[start of PASSAGE]

# Shipping from Thailand to Mexico though USA, too slow AIRMAIL, customs problems ?



## bkkshopper (Feb 9, 2015)

Shipping from Thailand to Mexico though USA, too slow AIRMAIL, customs problems with EMS, any help ?


Hello,

Do you know if shipping foods from USA to Mexico is always a problem ?

We are sending small parcels from Thailand to Mexico and all parcels go through USA.

No problem to arrive in USA but then shipping from USA to Mexico always takes more than 1 month.

I wonder if the problem only concerns our parcels because they come from Thailand or if people shipping with USPS by airmail (not priority) also have to wait for weeks or months to see their parcels delivered in Mexico.

We have used EMS before (express) but it seems that Mexico customs check ALL Ems parcel and always apply a high tax rates, this is why we now send all our parcels by Standard airmail, as these parcels do not seem to be checked by customs (never had a tax problem with airmail parcels), the only problem being how long delivery takes.

Please tell me your experience when shipping parcels from USA to Mexico (and also other South America countries) or from Asia to Mexico, and if you have some good solutions, thank you a lot !


----------



## RVGRINGO (May 16, 2007)

Mexico is not in South America, but it is in North America.
Shipping food can be a problem. I believe that meat is prohibited, for example.


----------

[end of PASSAGE]

* [TASK GOAL] Transcribe everything in the shipping thread from "No problem to" down to "(May 16, 2007)".

[start of PROVIDED RECORDS]

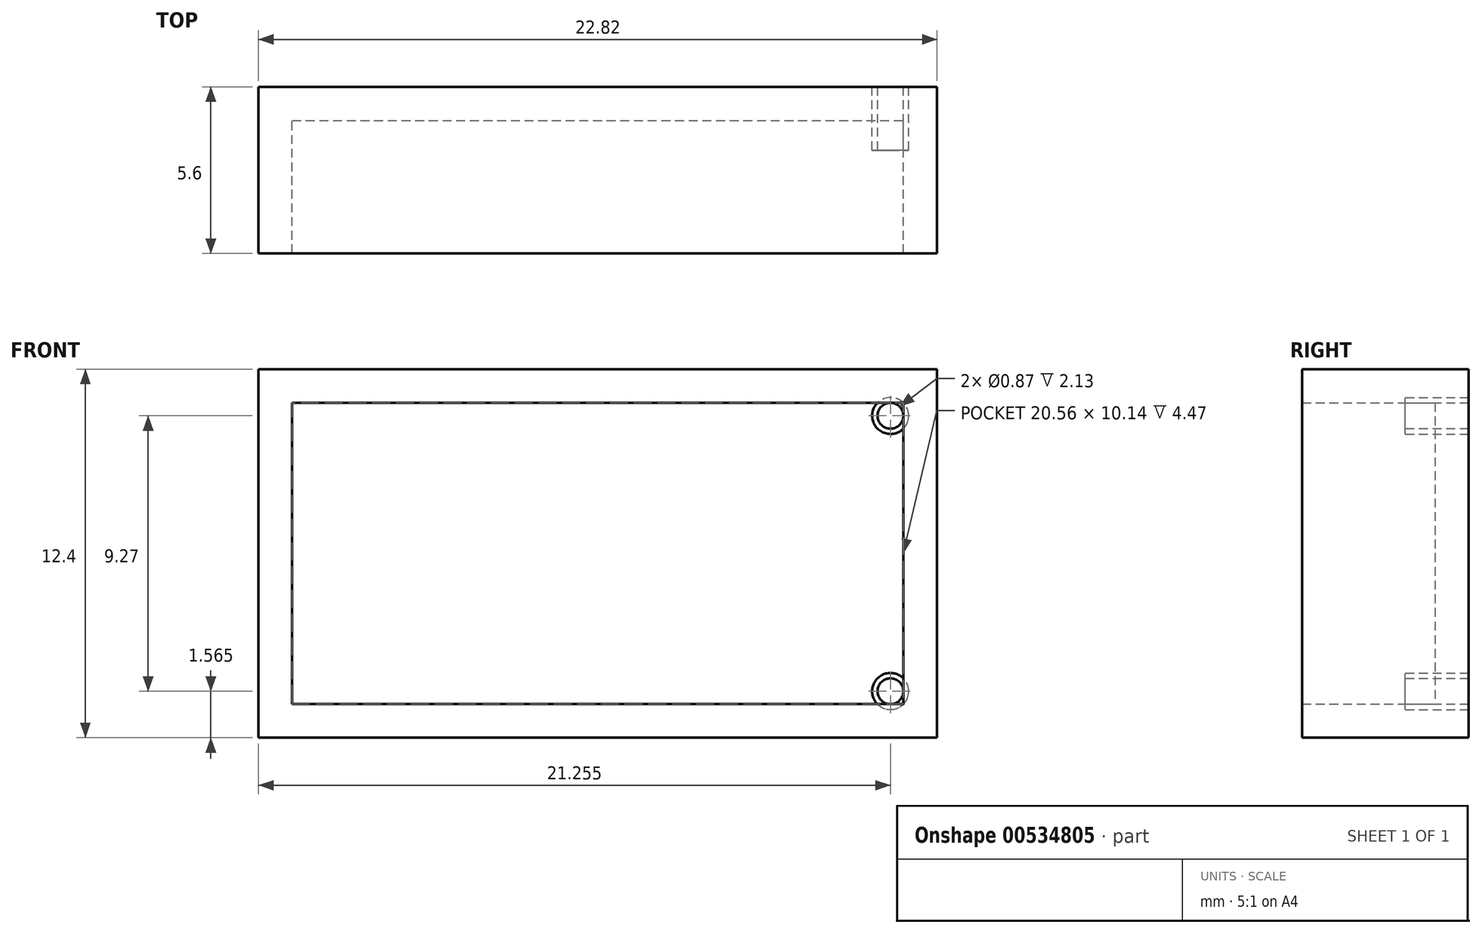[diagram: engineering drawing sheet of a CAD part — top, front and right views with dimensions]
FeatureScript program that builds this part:
annotation { "Feature Type Name" : "Feature", "Feature Type Description" : "" }
export const myFeature = defineFeature(function(context is Context, id is Id, definition is map)
    precondition{}
    {
        {
            var Q0;
            Q0=qCreatedBy(makeId("Front.planeOp"),FACE);
            var sketch = newSketch(context, id + "F0", { "sketchPlane" : qUnion([Q0])});
            skLineSegment(sketch, "E0.bottom", {"start": v(-11.41, 6.2) * mm, "end": v(11.4, 6.2) * mm});
            skLineSegment(sketch, "E0.top", {"start": v(-11.41, -6.2) * mm, "end": v(11.4, -6.2) * mm});
            skLineSegment(sketch, "E0.left", {"start": v(-11.4, 6.2) * mm, "end": v(-11.41, -6.2) * mm});
            skLineSegment(sketch, "E0.right", {"start": v(11.4, 6.2) * mm, "end": v(11.4, -6.2) * mm});
            skPoint(sketch, "E0.middle", {"position": v(0, 0) * mm});
            skSolve(sketch);
        }
        {
            var Q0;
            Q0=makeQuery(id+"F0.imprint","IMPRINT",FACE,{"disambiguationData":[TD([[makeQuery(id+"F0.imprint","IMPRINT",EDGE,{"derivedFrom":sQuery(id+"F0.wireOp",EDGE,"E0.bottom")}),-1.0]])]});
            extrude(context, id + "F1", {"entities" : qUnion([Q0]), "depth" : 5.6 * mm, "offsetDistance" : 25 * mm});
        }
        {
            var Q0;
            Q0=makeQuery(id+"F1.opExtrude","CAP_FACE",FACE,{"disambiguationData":[OSD([sQuery(id+"F0.wireOp",EDGE,"E0.bottom"),sQuery(id+"F0.wireOp",EDGE,"E0.top"),sQuery(id+"F0.wireOp",EDGE,"E0.left"),sQuery(id+"F0.wireOp",EDGE,"E0.right")])],"isStart":false});
            shell(context, id + "F2", {"entities" : qUnion([Q0]), "thickness" : 1.13 * mm});
        }
        {
            var Q0;
            Q0=qCreatedBy(makeId("Front.planeOp"),FACE);
            var sketch = newSketch(context, id + "F3", { "sketchPlane" : qUnion([Q0])});
            skCircle(sketch, "E1", {"center": v(9.84, 4.64) * mm, "radius": 0.43 * mm});
            skCircle(sketch, "E2", {"center": v(9.84, 4.64) * mm, "radius": 0.61 * mm});
            skPoint(sketch, "E3", {"position": v(9.84, 5.07) * mm});
            skPoint(sketch, "E4", {"position": v(9.4, 4.64) * mm});
            skPoint(sketch, "E5", {"position": v(9.84, 4.2) * mm});
            skPoint(sketch, "E6", {"position": v(10.28, 4.64) * mm});
            skSolve(sketch);
        }
        {
            var Q0;
            Q0=qCreatedBy(makeId("Front.planeOp"),FACE);
            var sketch = newSketch(context, id + "F4", { "sketchPlane" : qUnion([Q0])});
            skCircle(sketch, "E7", {"center": v(9.84, -4.63) * mm, "radius": 0.43 * mm});
            skCircle(sketch, "E8", {"center": v(9.84, -4.63) * mm, "radius": 0.61 * mm});
            skPoint(sketch, "E9", {"position": v(9.84, -4.2) * mm});
            skPoint(sketch, "E10", {"position": v(9.4, -4.63) * mm});
            skPoint(sketch, "E11", {"position": v(9.84, -5.07) * mm});
            skPoint(sketch, "E12", {"position": v(10.28, -4.63) * mm});
            skSolve(sketch);
        }
        {
            var Q0;
            Q0=makeQuery(id+"F3.imprint","IMPRINT",FACE,{"disambiguationData":[TD([[makeQuery(id+"F3.imprint","IMPRINT",EDGE,{"derivedFrom":sQuery(id+"F3.wireOp",EDGE,"E1")}),-1.0]])]});
            extrude(context, id + "F5", {"entities" : qUnion([Q0]), "depth" : 2.13 * mm, "offsetDistance" : 25 * mm});
        }
        {
            var Q0;
            Q0=makeQuery(id+"F4.imprint","IMPRINT",FACE,{"disambiguationData":[TD([[makeQuery(id+"F4.imprint","IMPRINT",EDGE,{"derivedFrom":sQuery(id+"F4.wireOp",EDGE,"E7")}),-1.0]])]});
            extrude(context, id + "F6", {"entities" : qUnion([Q0]), "depth" : 2.13 * mm, "offsetDistance" : 25 * mm});
        }
    });
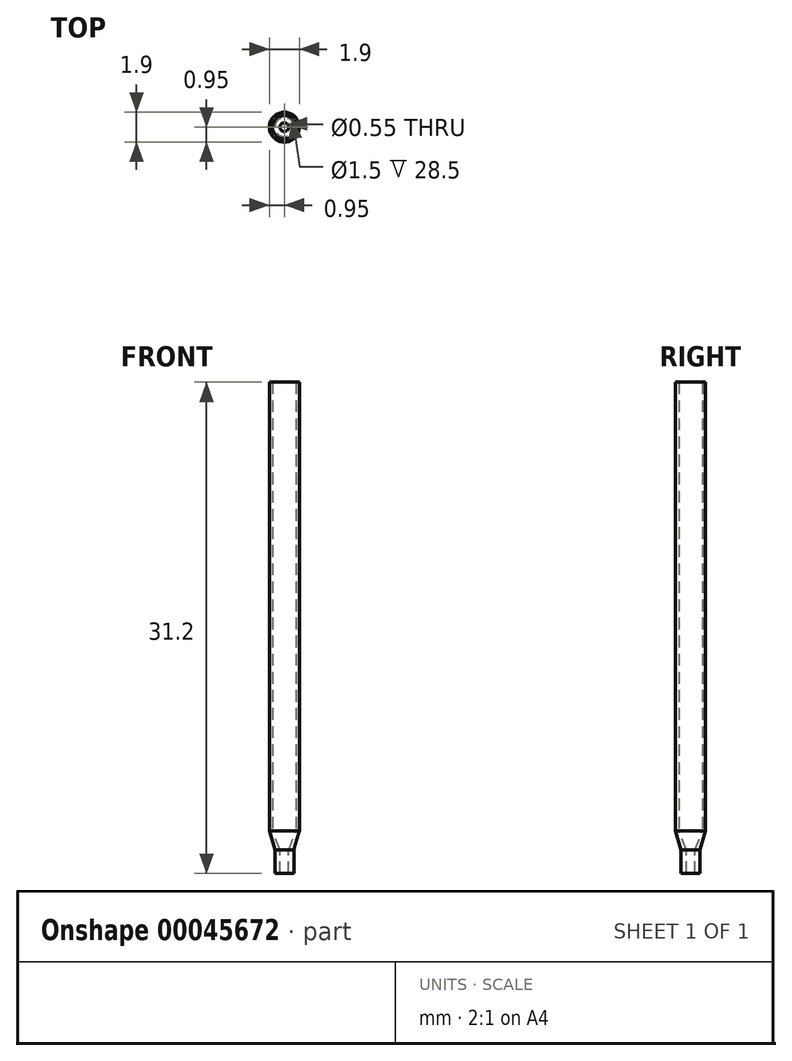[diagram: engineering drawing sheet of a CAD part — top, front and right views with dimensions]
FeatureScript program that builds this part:
annotation { "Feature Type Name" : "Feature", "Feature Type Description" : "" }
export const myFeature = defineFeature(function(context is Context, id is Id, definition is map)
    precondition{}
    {
        {
            var Q0;
            Q0=qCreatedBy(makeId("Top.planeOp"),FACE);
            var sketch = newSketch(context, id + "F0", { "sketchPlane" : qUnion([Q0])});
            skCircle(sketch, "E0", {"center": v(0, 0) * mm, "radius": 0.6 * mm});
            skSolve(sketch);
        }
        {
            var Q0;
            Q0=makeQuery(id+"F0.imprint","IMPRINT",FACE,{"disambiguationData":[TD([[makeQuery(id+"F0.imprint","IMPRINT",EDGE,{"derivedFrom":sQuery(id+"F0.wireOp",EDGE,"E0")}),1.0]])]});
            cPlane(context, id + "F1", {"entities" : qUnion([Q0]), "cplaneType" : CPlaneType.OFFSET, "offset" : 1.2 * mm, "width" : 150 * mm, "height" : 150 * mm});
        }
        {
            var Q0;
            Q0=qCreatedBy(id+"F1.planeOp",FACE);
            var sketch = newSketch(context, id + "F2", { "sketchPlane" : qUnion([Q0])});
            skCircle(sketch, "E1", {"center": v(0, 0) * mm, "radius": 0.95 * mm});
            skSolve(sketch);
        }
        {
            var Q0;
            Q0 = qSketchRegion(id + "F0", true);
            var Q1;
            Q1 = qSketchRegion(id + "F2", true);
            loft(context, id + "F3", {"sheetProfilesArray" : [{ "sheetProfileEntities" : qUnion([Q0]) }, { "sheetProfileEntities" : qUnion([Q1]) }]});
        }
        {
            var Q0;
            Q0=makeQuery(id+"F3.opLoft","CAP_FACE",FACE,{"disambiguationData":[OSD([makeQuery(id+"F0.imprint","IMPRINT",FACE,{"disambiguationData":[TD([[makeQuery(id+"F0.imprint","IMPRINT",EDGE,{"derivedFrom":sQuery(id+"F0.wireOp",EDGE,"E0")}),1.0]])]})])],"isStart":true});
            var sketch = newSketch(context, id + "F4", { "sketchPlane" : qUnion([Q0])});
            skCircle(sketch, "E2", {"center": v(0, 0) * mm, "radius": 0.28 * mm});
            skSolve(sketch);
        }
        {
            var Q0;
            Q0=makeQuery(id+"F3.opLoft","CAP_FACE",FACE,{"disambiguationData":[OSD([makeQuery(id+"F2.imprint","IMPRINT",FACE,{"disambiguationData":[TD([[makeQuery(id+"F2.imprint","IMPRINT",EDGE,{"derivedFrom":sQuery(id+"F2.wireOp",EDGE,"E1")}),1.0]])]})])],"isStart":true});
            var sketch = newSketch(context, id + "F5", { "sketchPlane" : qUnion([Q0])});
            skCircle(sketch, "E3", {"center": v(0, 0) * mm, "radius": 0.75 * mm});
            skSolve(sketch);
        }
        {
            var Q1;
            Q1 = qSketchRegion(id + "F5", true);
            var Q2;
            Q2 = qSketchRegion(id + "F4", true);
            loft(context, id + "F6", {"operationType" : NewBodyOperationType.REMOVE, "sheetProfilesArray" : [{ "sheetProfileEntities" : qUnion([Q1]) }, { "sheetProfileEntities" : qUnion([Q2]) }]});
        }
        {
            var Q0;
            Q0=makeQuery(id+"F3.opLoft","CAP_FACE",FACE,{"disambiguationData":[OSD([makeQuery(id+"F0.imprint","IMPRINT",FACE,{"disambiguationData":[TD([[makeQuery(id+"F0.imprint","IMPRINT",EDGE,{"derivedFrom":sQuery(id+"F0.wireOp",EDGE,"E0")}),1.0]])]})])],"isStart":true});
            extrude(context, id + "F7", {"entities" : qUnion([Q0]), "operationType" : NewBodyOperationType.ADD, "depth" : 1.5 * mm});
        }
        {
            var Q0;
            Q0=makeQuery(id+"F3.opLoft","CAP_FACE",FACE,{"disambiguationData":[OSD([makeQuery(id+"F2.imprint","IMPRINT",FACE,{"disambiguationData":[TD([[makeQuery(id+"F2.imprint","IMPRINT",EDGE,{"derivedFrom":sQuery(id+"F2.wireOp",EDGE,"E1")}),1.0]])]})])],"isStart":true});
            extrude(context, id + "F8", {"entities" : qUnion([Q0]), "operationType" : NewBodyOperationType.ADD, "depth" : 28.5 * mm});
        }
    });
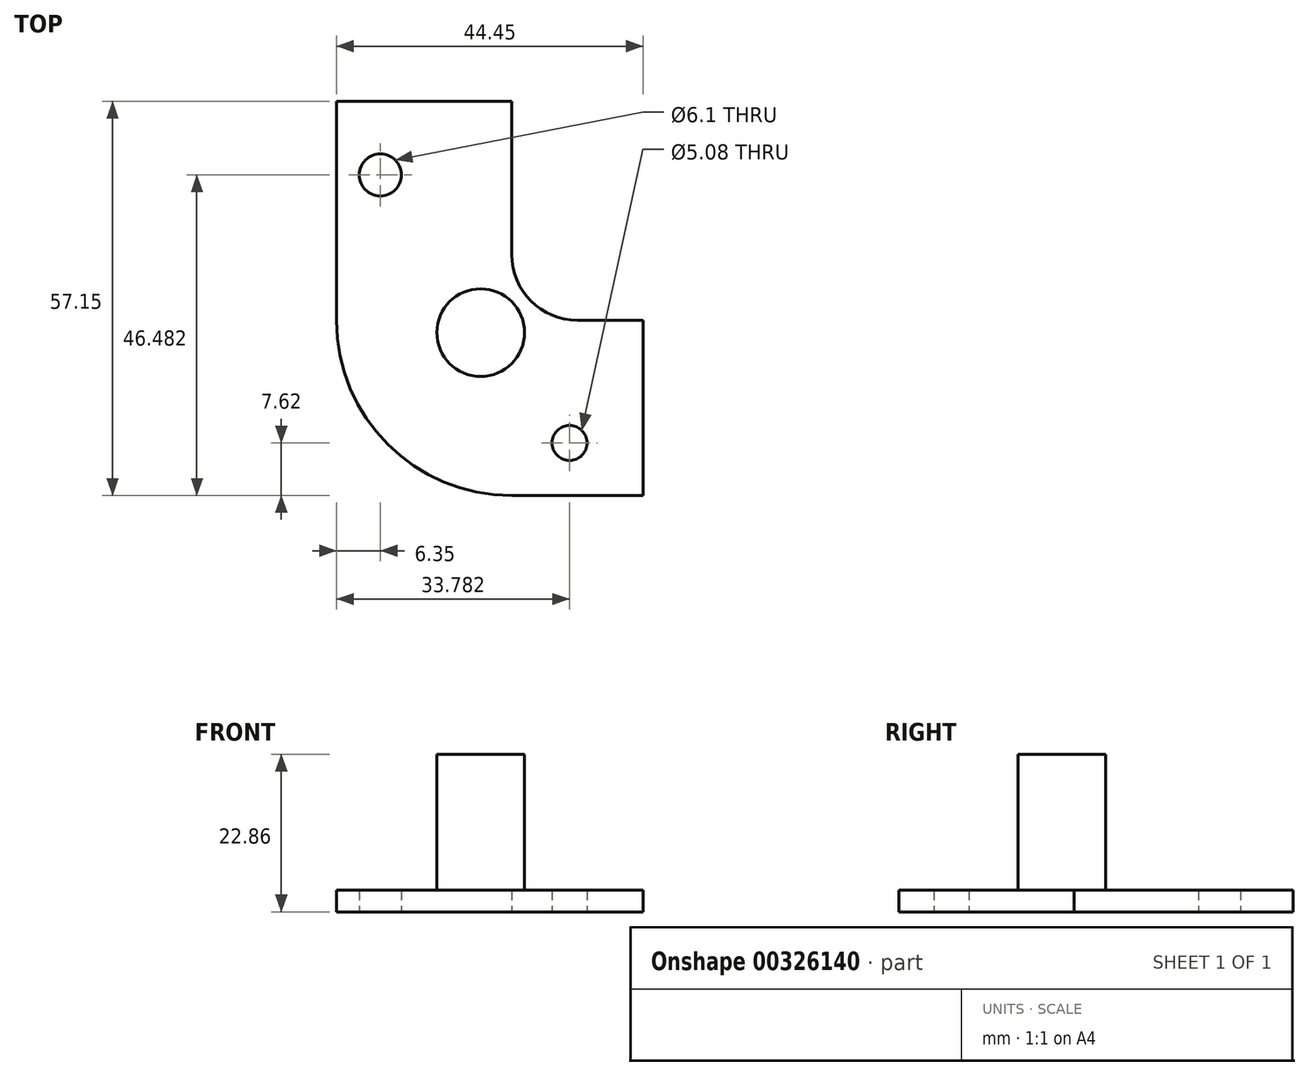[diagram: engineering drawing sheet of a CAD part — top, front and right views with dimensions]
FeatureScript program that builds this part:
annotation { "Feature Type Name" : "Feature", "Feature Type Description" : "" }
export const myFeature = defineFeature(function(context is Context, id is Id, definition is map)
    precondition{}
    {
        {
            var Q0;
            Q0=qCreatedBy(makeId("Top.planeOp"),FACE);
            var sketch = newSketch(context, id + "F0", { "sketchPlane" : qUnion([Q0])});
            skLineSegment(sketch, "E0", {"start": v(-25.4, 57.15) * mm, "end": v(-25.4, 25.4) * mm});
            skLineSegment(sketch, "E1", {"start": v(0, 0) * mm, "end": v(19.05, 0) * mm});
            skLineSegment(sketch, "E2", {"start": v(19.05, 0) * mm, "end": v(19.05, 25.4) * mm});
            skLineSegment(sketch, "E3", {"start": v(19.05, 25.4) * mm, "end": v(9.53, 25.4) * mm});
            skLineSegment(sketch, "E4", {"start": v(-25.4, 57.15) * mm, "end": v(0, 57.15) * mm});
            skLineSegment(sketch, "E5", {"start": v(0, 57.15) * mm, "end": v(0, 34.93) * mm});
            skPoint(sketch, "E6.visualSharp", {"position": v(0, 25.4) * mm});
            skArc(sketch, "E6.filletArc", {"start": v(0, 34.93) * mm, "mid": v(2.79, 28.19) * mm, "end": v(9.53, 25.4) * mm});
            skPoint(sketch, "E7.visualSharp", {"position": v(-25.4, 0) * mm});
            skArc(sketch, "E7.filletArc", {"start": v(-25.4, 25.4) * mm, "mid": v(-17.96, 7.44) * mm, "end": v(0, 0) * mm});
            skCircle(sketch, "E8", {"center": v(8.38, 7.62) * mm, "radius": 2.54 * mm});
            skCircle(sketch, "E9", {"center": v(-19.05, 46.48) * mm, "radius": 3.05 * mm});
            skCircle(sketch, "E10", {"center": v(-4.5, 23.62) * mm, "radius": 6.35 * mm});
            skSolve(sketch);
        }
        {
            var Q0;
            Q0=makeQuery(id+"F0.imprint","IMPRINT",FACE,{"disambiguationData":[TD([[makeQuery(id+"F0.imprint","IMPRINT",EDGE,{"derivedFrom":sQuery(id+"F0.wireOp",EDGE,"E10")}),1.0]])]});
            extrude(context, id + "F1", {"entities" : qUnion([Q0]), "depth" : 22.86 * mm});
        }
        {
            var Q0;
            Q0 = qSketchRegion(id + "F0", true);
            extrude(context, id + "F2", {"entities" : qUnion([Q0]), "operationType" : NewBodyOperationType.ADD, "depth" : 3.17 * mm});
        }
    });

[end of PROVIDED RECORDS]

* [FINAL RESULT]
No problem to arrive in USA but then shipping from USA to Mexico always takes more than 1 month.

I wonder if the problem only concerns our parcels because they come from Thailand or if people shipping with USPS by airmail (not priority) also have to wait for weeks or months to see their parcels delivered in Mexico.

We have used EMS before (express) but it seems that Mexico customs check ALL Ems parcel and always apply a high tax rates, this is why we now send all our parcels by Standard airmail, as these parcels do not seem to be checked by customs (never had a tax problem with airmail parcels), the only problem being how long delivery takes.

Please tell me your experience when shipping parcels from USA to Mexico (and also other South America countries) or from Asia to Mexico, and if you have some good solutions, thank you a lot !


----------



## RVGRINGO (May 16, 2007)